Nei test di Sepang Scott Redding ha debuttato sulla nuova RS-GP in versione 2018, e in Casa Aprilia c’era grande attesa per l’esordio del pilota inglese sulla nuova V4 italiana. La prima presa di contatto, infatti, era avvenuta lo scorso novembre a Valencia e a Jerez, ma con la moto in configurazione 2017. Dopo i tre giorni di test, che si sono conclusi con la ventunesima posizione di Redding, l’inglese ha fatto una prima analisi dell'inizio di questa nuova avventura nel team della Casa di Noale.

Uno shakedown - "Il test in Malesia è stato una specie di shakedown, avevamo una moto nuova e non guidavo la Aprilia MotoGP da Jerez in novembre”, ha dichiarato Scott Radding. “Inizialmente, adottare semplicemente il setting 2017 sulla moto 2018 non ha funzionato per me, a differenza di Aleix (Espargarò, ndr) che invece non ha avvertito grosse differenze, ma lui ha molta più esperienza su questa moto.

“Abbiamo quindi iniziato a lavorare, anche sperimentando, per mettermi a mio agio sulla RS-GP. Alla fine dei tre giorni ero soddisfatto, abbiamo trovato le prime soluzioni che continueremo a usare e, cosa più importante, abbiamo individuato la direzione da seguire per il futuro", ha aggiunto Redding. "Sono riuscito a migliorare giorno dopo giorno, limando il distacco dai migliori, e sento che abbiamo ancora un ampio margine di miglioramento".

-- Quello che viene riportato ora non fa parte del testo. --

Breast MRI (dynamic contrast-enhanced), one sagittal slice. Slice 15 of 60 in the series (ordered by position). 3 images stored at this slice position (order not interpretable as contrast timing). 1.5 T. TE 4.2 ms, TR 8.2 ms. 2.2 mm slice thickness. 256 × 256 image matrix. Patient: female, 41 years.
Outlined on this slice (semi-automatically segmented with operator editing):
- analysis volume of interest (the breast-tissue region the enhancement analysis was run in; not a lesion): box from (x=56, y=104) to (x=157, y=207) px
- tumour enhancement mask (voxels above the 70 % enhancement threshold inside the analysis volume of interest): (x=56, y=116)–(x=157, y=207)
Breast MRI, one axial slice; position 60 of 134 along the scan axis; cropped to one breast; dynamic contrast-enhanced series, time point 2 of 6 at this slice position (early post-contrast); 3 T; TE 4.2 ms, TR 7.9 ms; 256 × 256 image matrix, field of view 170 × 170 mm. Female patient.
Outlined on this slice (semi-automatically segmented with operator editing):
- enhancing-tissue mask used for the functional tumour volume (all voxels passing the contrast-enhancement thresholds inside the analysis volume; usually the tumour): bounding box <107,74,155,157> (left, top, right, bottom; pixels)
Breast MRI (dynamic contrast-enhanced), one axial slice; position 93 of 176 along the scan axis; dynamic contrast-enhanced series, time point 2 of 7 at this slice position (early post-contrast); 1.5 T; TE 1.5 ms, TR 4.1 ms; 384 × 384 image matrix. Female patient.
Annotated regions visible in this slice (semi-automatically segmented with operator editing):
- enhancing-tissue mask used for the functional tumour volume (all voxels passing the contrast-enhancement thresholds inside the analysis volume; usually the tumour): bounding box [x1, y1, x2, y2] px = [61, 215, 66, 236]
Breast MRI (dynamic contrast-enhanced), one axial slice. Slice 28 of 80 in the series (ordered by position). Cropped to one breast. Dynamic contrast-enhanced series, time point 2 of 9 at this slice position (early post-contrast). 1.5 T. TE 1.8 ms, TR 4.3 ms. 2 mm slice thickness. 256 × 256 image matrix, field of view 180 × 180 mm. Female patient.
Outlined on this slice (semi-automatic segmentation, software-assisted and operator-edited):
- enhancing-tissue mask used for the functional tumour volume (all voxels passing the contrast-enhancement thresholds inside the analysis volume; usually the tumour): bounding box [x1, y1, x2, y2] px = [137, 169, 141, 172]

L’esperienza - Scott Redding ha 25 anni, ma ha già una grande esperienza in MotoGP: dopo aver militato in 125 nel 2008 e nel 2009, ha corso quattro stagioni in Moto2 laureandosi anche vicecampione nel 2013, e poi è approdato nella classe regina, correndo con il team Gresini Racing nel 2014, con il Marc VDS Racing Team l’anno seguente, e con il Pramac Racing Team nel 2016 e nel 2017.

"È vero, ho già una buona esperienza, anche se non con una moto ufficiale”, dichiara Redding. “Riesco ad immagazzinare e poi a trasferire le mie sensazioni ai ragazzi che stanno sviluppando la Aprilia RS-GP. È la prima volta che mi vengono messi a disposizione gli strumenti per farlo e questo mi motiva molto, sento di essere nel posto giusto.

Ho uno stile di guida piuttosto unico rispetto a molti piloti, sono più grande e pesante: ora che sono nella condizione di seguire la direzione migliore per me, sarà interessante vedere dove possiamo arrivare".

L’approccio con la squadra è stato subito positivo.

"Mi sono trovato bene dal primo giorno”, ha detto Redding. “Ho una ottima squadra, che mi supporta e che lavora subito nella direzione delle mie richieste. A Sepang siamo riusciti a trovare il giusto feeling, i ragazzi stanno iniziando a capire cosa mi piace sulla moto e cosa mi serve per essere veloce. Avverto che in Aprilia credono in me ed è quello che cercavo, sono felice di avere questa opportunità".

OBIETTIVO TOP 6 – Scott Redding ha mire ambiziose, e non ne fa mistero.

"Voglio continuare a migliorare, a sviluppare l'Aprilia, lavorando molto nei test sulla nuova moto”, dichiara. “Voglio portare la RS-GP in top-6, Aleix (Espargarò, ndr) lo scorso anno ha dimostrato che è un risultato alla nostra portata e credo che la nuova moto abbia un potenziale ancora maggiore, anche perché arriveranno a breve nuovi componenti e un nuovo motore.

"Abbiamo ancora qualche test prima dell’inizio del campionato e voglio sfruttarli al meglio, dopodiché la mia priorità sarà migliorare gara per gara ed essere il più competitivo possibile".